### WHAT NEEDS TO BE DONE
In the entries that follow, the line with "Draw the connected" opens the range and the line with "For each pair" closes it; repeat that range exactly, both lines included.

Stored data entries
___
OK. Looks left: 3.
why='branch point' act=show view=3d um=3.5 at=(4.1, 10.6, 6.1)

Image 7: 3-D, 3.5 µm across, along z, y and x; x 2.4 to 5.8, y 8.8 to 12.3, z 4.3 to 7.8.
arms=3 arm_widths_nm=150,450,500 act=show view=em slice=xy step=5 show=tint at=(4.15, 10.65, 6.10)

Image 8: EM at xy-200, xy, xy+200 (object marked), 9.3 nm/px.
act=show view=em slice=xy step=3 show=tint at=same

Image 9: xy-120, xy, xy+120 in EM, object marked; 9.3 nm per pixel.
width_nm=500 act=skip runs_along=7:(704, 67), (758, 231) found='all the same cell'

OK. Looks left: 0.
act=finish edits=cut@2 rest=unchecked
___
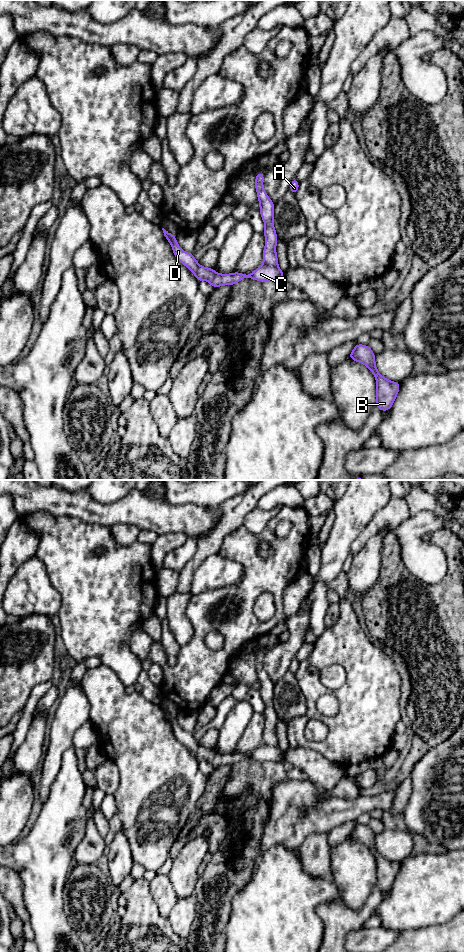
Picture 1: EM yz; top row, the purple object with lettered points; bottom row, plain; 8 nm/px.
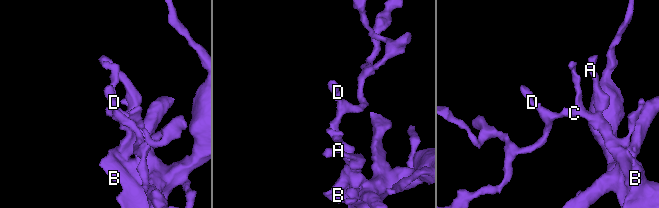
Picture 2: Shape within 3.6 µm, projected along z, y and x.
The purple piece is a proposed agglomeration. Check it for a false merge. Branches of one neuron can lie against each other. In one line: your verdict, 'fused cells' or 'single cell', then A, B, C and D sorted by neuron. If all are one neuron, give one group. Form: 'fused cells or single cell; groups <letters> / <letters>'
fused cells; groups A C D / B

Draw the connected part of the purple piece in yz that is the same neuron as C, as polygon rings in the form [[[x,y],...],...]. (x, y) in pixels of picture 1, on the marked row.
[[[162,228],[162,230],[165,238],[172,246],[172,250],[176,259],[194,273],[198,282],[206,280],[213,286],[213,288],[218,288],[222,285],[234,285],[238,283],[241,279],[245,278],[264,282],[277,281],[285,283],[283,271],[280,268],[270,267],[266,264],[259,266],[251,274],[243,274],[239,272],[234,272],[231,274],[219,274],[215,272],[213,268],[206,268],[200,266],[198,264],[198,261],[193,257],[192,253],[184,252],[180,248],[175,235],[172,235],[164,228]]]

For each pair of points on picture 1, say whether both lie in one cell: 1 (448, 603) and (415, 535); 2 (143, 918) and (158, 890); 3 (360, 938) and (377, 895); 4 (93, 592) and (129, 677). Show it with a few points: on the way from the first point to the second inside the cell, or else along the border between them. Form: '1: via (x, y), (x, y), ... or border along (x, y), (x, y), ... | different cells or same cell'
___
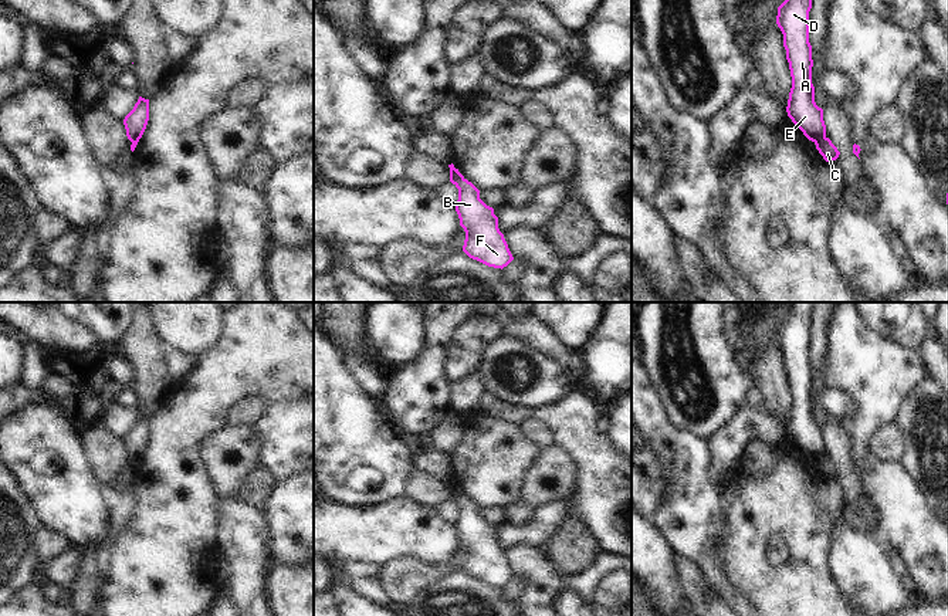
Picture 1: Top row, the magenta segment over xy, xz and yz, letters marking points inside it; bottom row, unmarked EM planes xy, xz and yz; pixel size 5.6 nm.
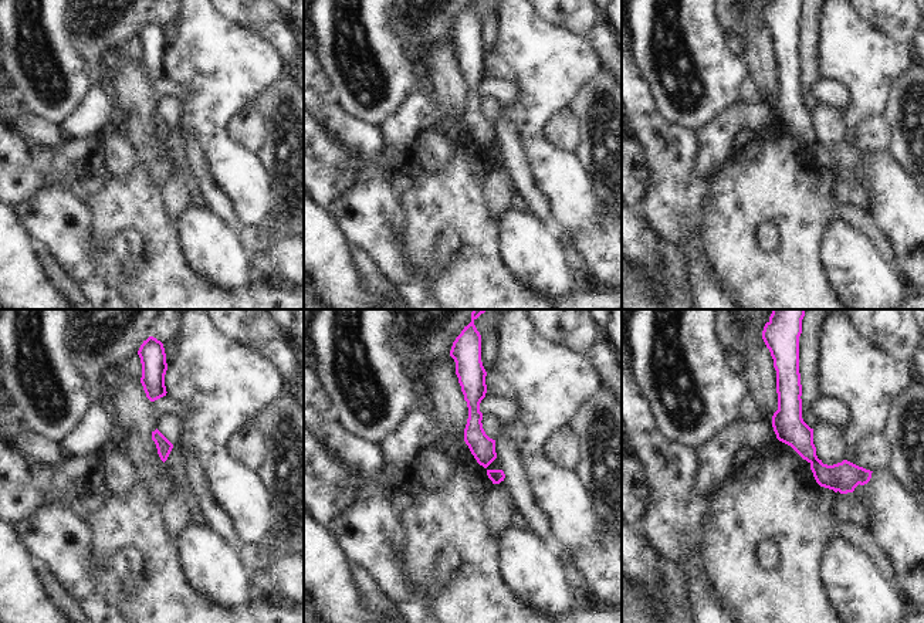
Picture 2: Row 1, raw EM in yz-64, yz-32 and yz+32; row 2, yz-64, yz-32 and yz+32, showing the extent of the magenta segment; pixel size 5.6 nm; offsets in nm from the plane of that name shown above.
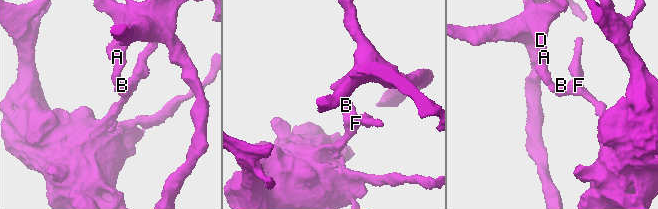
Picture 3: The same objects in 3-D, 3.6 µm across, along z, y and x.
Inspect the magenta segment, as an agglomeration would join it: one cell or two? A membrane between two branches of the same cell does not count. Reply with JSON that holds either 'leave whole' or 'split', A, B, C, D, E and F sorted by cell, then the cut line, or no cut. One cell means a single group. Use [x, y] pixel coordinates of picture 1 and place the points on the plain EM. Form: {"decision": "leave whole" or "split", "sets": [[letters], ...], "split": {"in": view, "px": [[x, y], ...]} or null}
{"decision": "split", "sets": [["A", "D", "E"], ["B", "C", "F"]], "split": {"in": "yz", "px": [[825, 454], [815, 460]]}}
___
### TASK SOLUTION
Draw the connected part of the purple piece in yz that is the same neuron as C, as polygon rings in the form [[[x,y],...],...]. (x, y) in pixels of picture 1, on the marked row.
[[[162,228],[162,230],[165,238],[172,246],[172,250],[176,259],[194,273],[198,282],[206,280],[213,286],[213,288],[218,288],[222,285],[234,285],[238,283],[241,279],[245,278],[264,282],[277,281],[285,283],[283,271],[280,268],[270,267],[266,264],[259,266],[251,274],[243,274],[239,272],[234,272],[231,274],[219,274],[215,272],[213,268],[206,268],[200,266],[198,264],[198,261],[193,257],[192,253],[184,252],[180,248],[175,235],[172,235],[164,228]]]

For each pair of points on picture 1, say whether both lie in one cell: 1 (448, 603) and (415, 535); 2 (143, 918) and (158, 890); 3 (360, 938) and (377, 895); 4 (93, 592) and (129, 677). Show it with a few points: on the way from the first point to the second inside the cell, or else along the border between them. Form: '1: via (x, y), (x, y), ... or border along (x, y), (x, y), ... | different cells or same cell'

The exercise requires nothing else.